The core aim of the tax policy within the Singapore tax system is to raise revenue. 89.8% of this revenue is taken from the taxes imposed on Singapore citizens. This revenue is then distributed to important government operations in order to facilitate economic growth whilst still preventing inflation, maintaining a balanced budget and most importantly to deliver essential public services and goods. A lot of the revenue raised is put into the education system as highly educated citizens is considered of high importance by the Singapore government. A section of the tax revenue also goes towards national healthcare, and environmental protection as well as housing programmes.
Further Tax Policy Objectives
Although the primary aim of the Singapore tax policy is to provide funding for government operations, there are still other objectives that are considered important.
Economic and Social Goals
A highly important objective is the desire to increase economic growth by imparting a sense of economic and social goals within the citizens of Singapore. The government has used the tax system in order to reach this goal.

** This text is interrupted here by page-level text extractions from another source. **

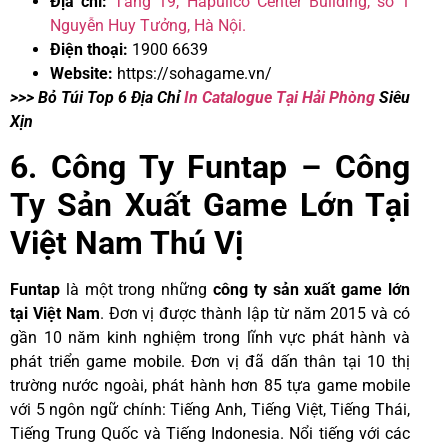
Địa chỉ:
Tầng 19, Hapulico Center Building, số 1
Nguyễn Huy Tưởng, Hà Nội.
Điện thoại:
1900 6639
Website:
https://sohagame.vn/
>>> Bỏ Túi Top 6 Địa Chỉ
In Catalogue Tại Hải Phòng
Siêu
Xịn
6. Công Ty Funtap – Công
Ty Sản Xuất Game Lớn Tại
Việt Nam Thú Vị
Funtap
là một trong những
công ty sản xuất game lớn
tại Việt Nam
. Đơn vị được thành lập từ năm 2015 và có
gần 10 năm kinh nghiệm trong lĩnh vực phát hành và
phát triển game mobile. Đơn vị đã dấn thân tại 10 thị
trường nước ngoài, phát hành hơn 85 tựa game mobile
với 5 ngôn ngữ chính: Tiếng Anh, Tiếng Việt, Tiếng Thái,
Tiếng Trung Quốc và Tiếng Indonesia. Nổi tiếng với các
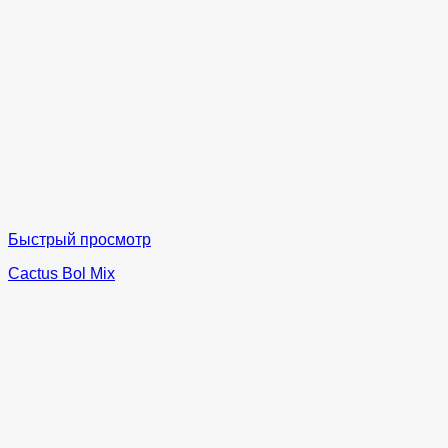
Быстрый просмотр
Cactus Bol Mix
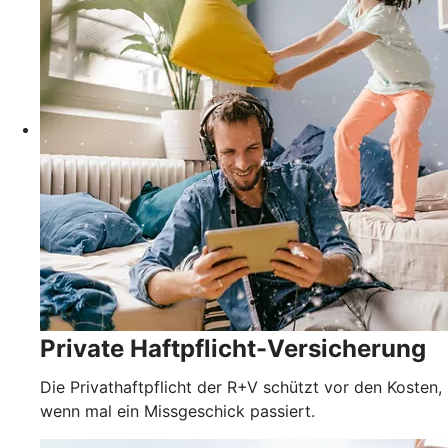
Private Haftpflicht-Versicherung
Die Privathaftpflicht der R+V schützt vor den Kosten,
wenn mal ein Missgeschick passiert.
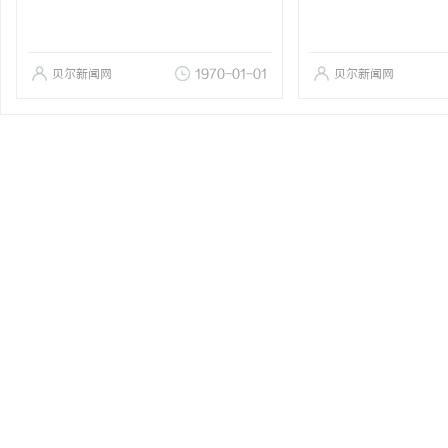
贝尔新闻网
1970-01-01
贝尔新闻网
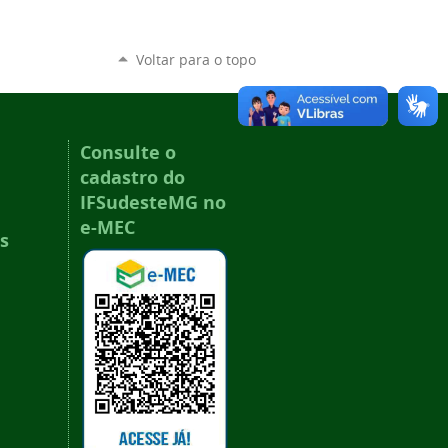
Voltar para o topo
Consulte o
cadastro do
IFSudesteMG no
e-MEC
s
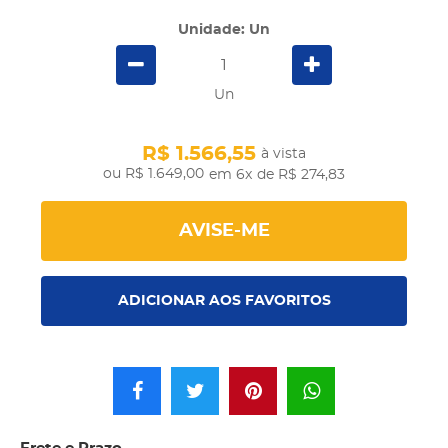
Unidade: Un
Un
R$ 1.566,55
à vista
R$ 1.649,00
em 6x
de R$ 274,83
AVISE-ME
ADICIONAR AOS FAVORITOS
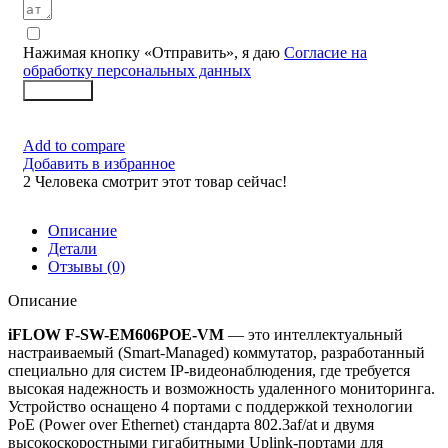
Нажимая кнопку «Отправить», я даю
Согласие на
обработку персональных данных
Заказать
Add to compare
Добавить в избранное
2
Человека смотрит этот товар сейчас!
Описание
Детали
Отзывы (0)
Описание
iFLOW F-SW-EM606POE-VM
— это интеллектуальный
настраиваемый (Smart-Managed) коммутатор, разработанный
специально для систем IP-видеонаблюдения, где требуется
высокая надежность и возможность удаленного мониторинга.
Устройство оснащено 4 портами с поддержкой технологии
PoE (Power over Ethernet) стандарта 802.3af/at и двумя
высокоскоростными гигабитными Uplink-портами для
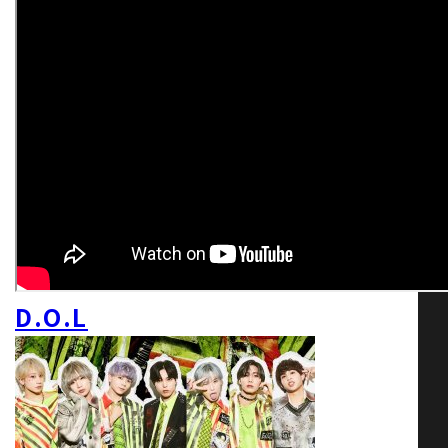
D.O.L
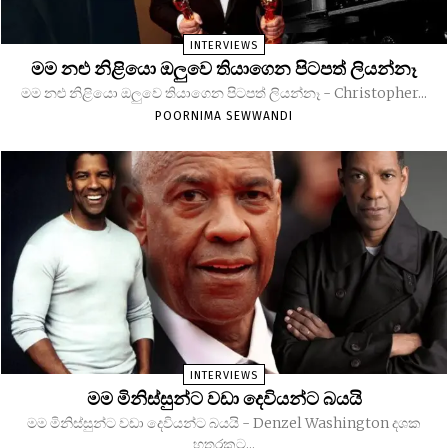
INTERVIEWS
මම නළු නිළියො ඔලුවෙ තියාගෙන පිටපත් ලියන්නෑ
මම නළු නිළියො ඔලුවෙ තියාගෙන පිටපත් ලියන්නෑ - Christopher...
POORNIMA SEWWANDI
INTERVIEWS
මම මිනිස්සුන්ට වඩා දෙවියන්ට බයයි
මම මිනිස්සුන්ට වඩා දෙවියන්ට බයයි - Denzel Washington දශක
හතරකට...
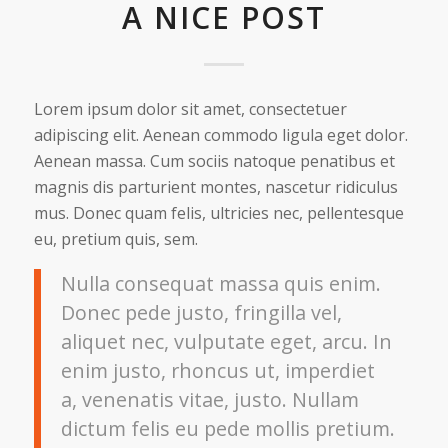
A NICE POST
Lorem ipsum dolor sit amet, consectetuer
adipiscing elit. Aenean commodo ligula eget dolor.
Aenean massa. Cum sociis natoque penatibus et
magnis dis parturient montes, nascetur ridiculus
mus. Donec quam felis, ultricies nec, pellentesque
eu, pretium quis, sem.
Nulla consequat massa quis enim.
Donec pede justo, fringilla vel,
aliquet nec, vulputate eget, arcu. In
enim justo, rhoncus ut, imperdiet
a, venenatis vitae, justo. Nullam
dictum felis eu pede mollis pretium.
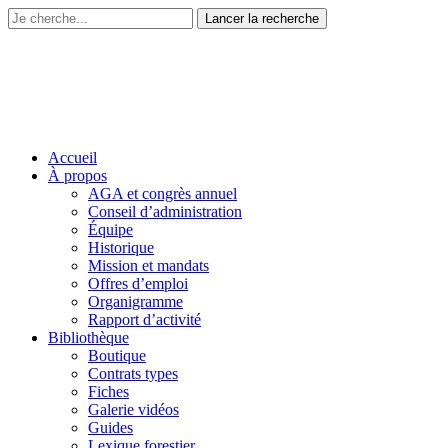
Accueil
À propos
AGA et congrès annuel
Conseil d’administration
Équipe
Historique
Mission et mandats
Offres d’emploi
Organigramme
Rapport d’activité
Bibliothèque
Boutique
Contrats types
Fiches
Galerie vidéos
Guides
Lexique forestier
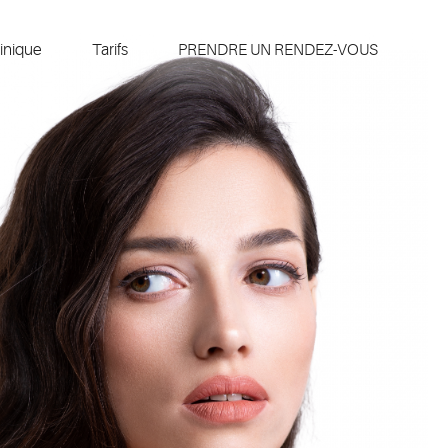
inique
Tarifs
PRENDRE UN RENDEZ-VOUS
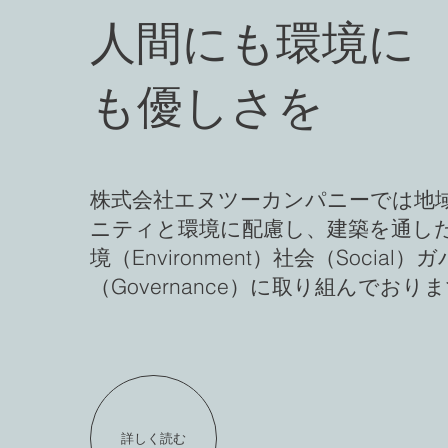
人間にも環境に
も優しさを
株式会社エヌツーカンパニーでは地
ニティと環境に配慮し、建築を通した
境（Environment）社会（Social
（Governance）に取り組んでおり
詳しく読む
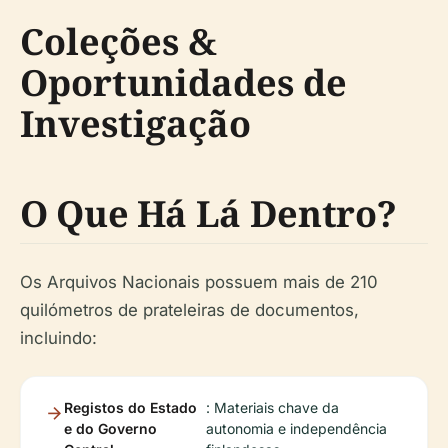
Coleções &
Oportunidades de
Investigação
O Que Há Lá Dentro?
Os Arquivos Nacionais possuem mais de 210
quilómetros de prateleiras de documentos,
incluindo:
Registos do Estado
: Materiais chave da
e do Governo
autonomia e independência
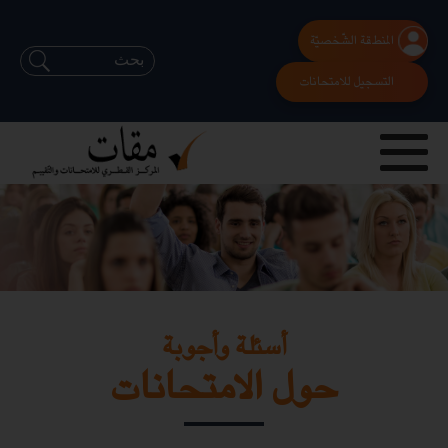
المنطقة الشّخصيّة
التسجيل للامتحانات
أسئلة وأجوبة
حول الامتحانات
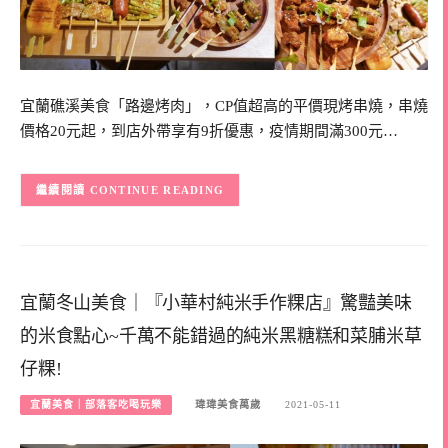
宜蘭礁溪美食「路邊烤肉」，CP值超高的平價現烤串燒，串燒
價格20元起，到店外帶享有9折優惠，疫情期間滿300元…
CONTINUE READING
宜蘭冬山美食｜『小華村純米手作粿店』驚豔美味
的米食點心~千萬不能錯過的純米黑糖糕和菜脯米草
仔粿!
宜蘭美食｜部落客吃喝玩樂
瑋瑋美食萬歲
2021-05-11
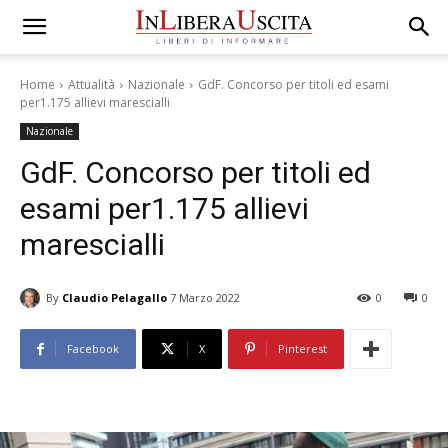
Home
Attualità
Nazionale
GdF. Concorso per titoli ed esami
per1.175 allievi marescialli
Nazionale
GdF. Concorso per titoli ed
esami per1.175 allievi
marescialli
By
Claudio Pelagallo
7 Marzo 2022
0
0
Facebook
X
Pinterest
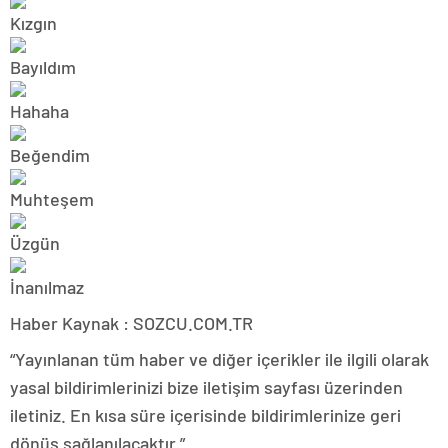
Haber Kaynak : SOZCU.COM.TR
“Yayınlanan tüm haber ve diğer içerikler ile ilgili olarak
yasal bildirimlerinizi bize iletişim sayfası üzerinden
iletiniz. En kısa süre içerisinde bildirimlerinize geri
dönüş sağlanılacaktır.”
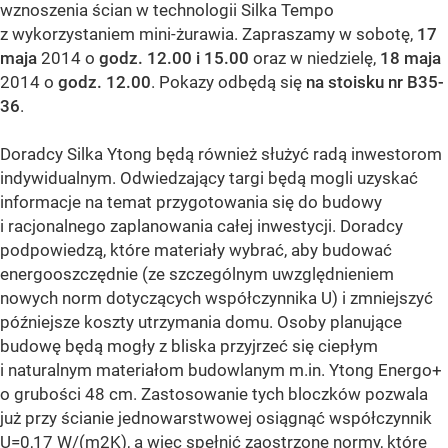
wznoszenia ścian w technologii Silka Tempo
z wykorzystaniem mini-żurawia. Zapraszamy w sobotę,
17
maja
2014 o
godz. 12.00 i 15.00
oraz w niedzielę,
18 maja
2014 o
godz. 12.00
. Pokazy odbędą się
na stoisku nr B35-
36
.
Doradcy Silka Ytong będą również służyć radą inwestorom
indywidualnym. Odwiedzający targi będą mogli uzyskać
informacje na temat przygotowania się do budowy
i racjonalnego zaplanowania całej inwestycji. Doradcy
podpowiedzą, które materiały wybrać, aby budować
energooszczędnie (ze szczególnym uwzględnieniem
nowych norm dotyczących współczynnika U) i zmniejszyć
późniejsze koszty utrzymania domu. Osoby planujące
budowę będą mogły z bliska przyjrzeć się ciepłym
i naturalnym materiałom budowlanym m.in. Ytong Energo+
o grubości 48 cm. Zastosowanie tych bloczków pozwala
już przy ścianie jednowarstwowej osiągnąć współczynnik
U=0,17 W/(m2K), a wiec spełnić zaostrzone normy, które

- The Singapore government has gifted certain business with an accelerated capital allowance. This means that they receive funding for any assets that are used regularly by the business.
- Parents have been provided with a tax rebate after the birth of every child up to the fifth child. The aim of this is to encourage families to have more children which will in turn increase social mobility and economic growth, as well as increasing the amount of highly educated adults.
By keeping corporate rates competitive, the government aims to encourage more foreign investment to give the economy an important financial boost. As well as, the government counteracts this by consistently keeping individual rates low in order to encourage tax payers to work harder.
- Income Tax – This is a tax that is imposed on every individual that works within Singapore. Income tax is also charged to businesses. The amount of tax charged will be dependent on the level of income.
- Property Tax – The government estimates the rental value of all properties that are privately owned. The final estimate of this represents the property tax that is charged to owners.
- Estate Duty – The estate duty tax comes into play when the value of a deceased’s assets exceeds a pre-determined set amount.
- Stamp Duty – When legal documents relating to stocks, shares and immovable property are concerned the stamp duty is imposed.
- Motor Vehicle Tax – Motor vehicle tax is imposed of automobile owners for two reasons. The first reason is to restrict the level of car ownership throughout the country and the second reason is to tackle the problem of extreme road congestion.
- Goods and Services Tax–Whenever money is given in exchange for goods including imports then the goods and services tax will need to be paid. This also includes products that have already been subjected to customs and excise duties. Therefore this can be considered a tax on consumption.